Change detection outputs
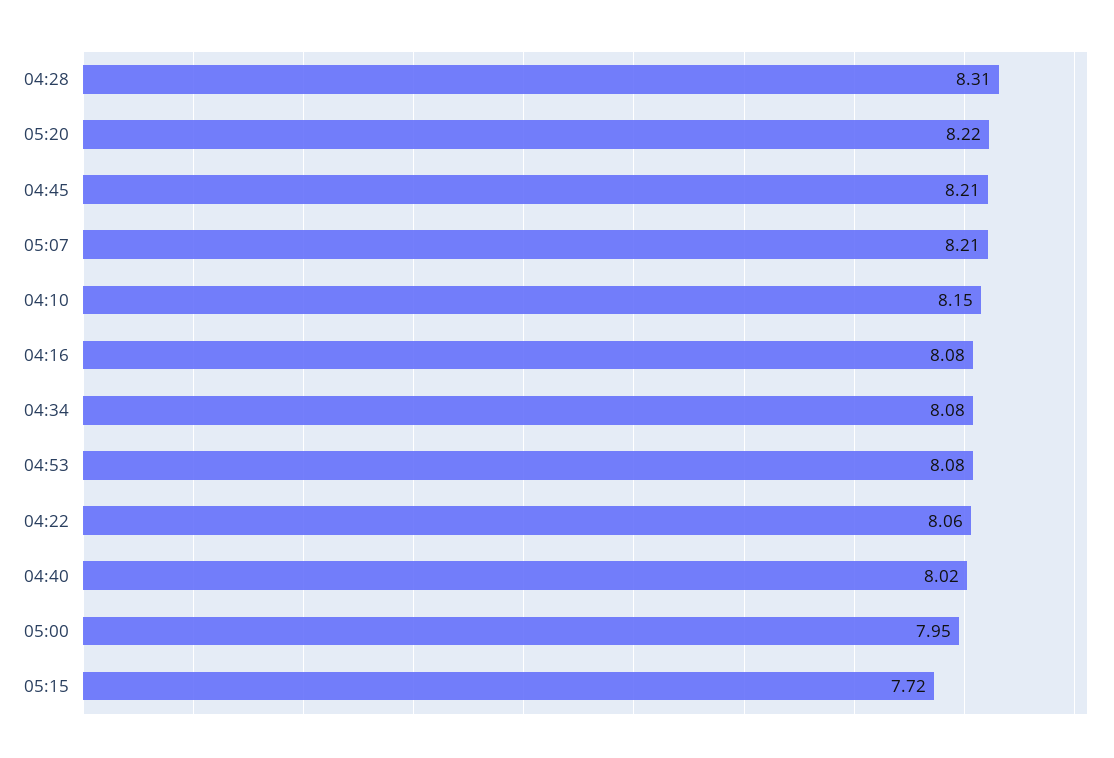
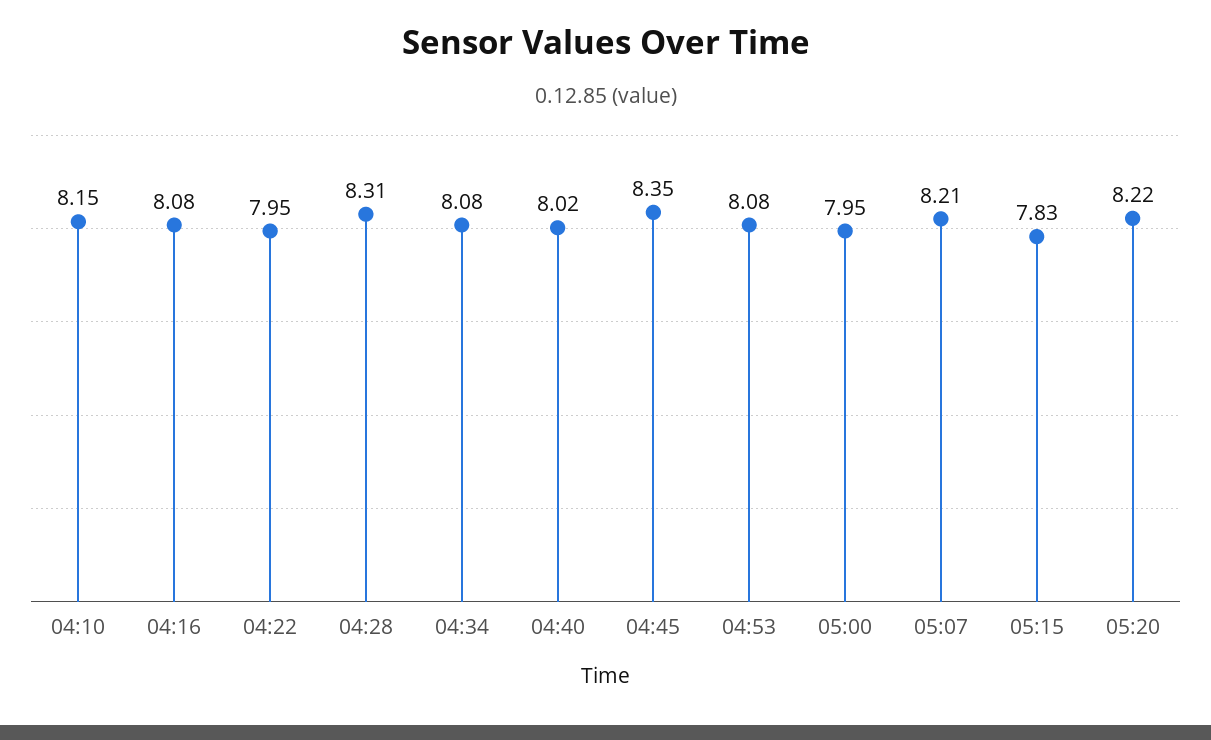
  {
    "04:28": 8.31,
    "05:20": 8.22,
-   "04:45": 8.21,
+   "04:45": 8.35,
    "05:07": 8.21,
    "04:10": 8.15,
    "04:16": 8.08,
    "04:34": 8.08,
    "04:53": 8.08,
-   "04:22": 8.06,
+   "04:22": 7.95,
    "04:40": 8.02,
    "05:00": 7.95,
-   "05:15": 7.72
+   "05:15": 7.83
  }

Your objective
The records above must be printed exactly, but the pictures they hold should be omitted.

Exercise result
  {
    "04:28": 8.31,
    "05:20": 8.22,
-   "04:45": 8.21,
+   "04:45": 8.35,
    "05:07": 8.21,
    "04:10": 8.15,
    "04:16": 8.08,
    "04:34": 8.08,
    "04:53": 8.08,
-   "04:22": 8.06,
+   "04:22": 7.95,
    "04:40": 8.02,
    "05:00": 7.95,
-   "05:15": 7.72
+   "05:15": 7.83
  }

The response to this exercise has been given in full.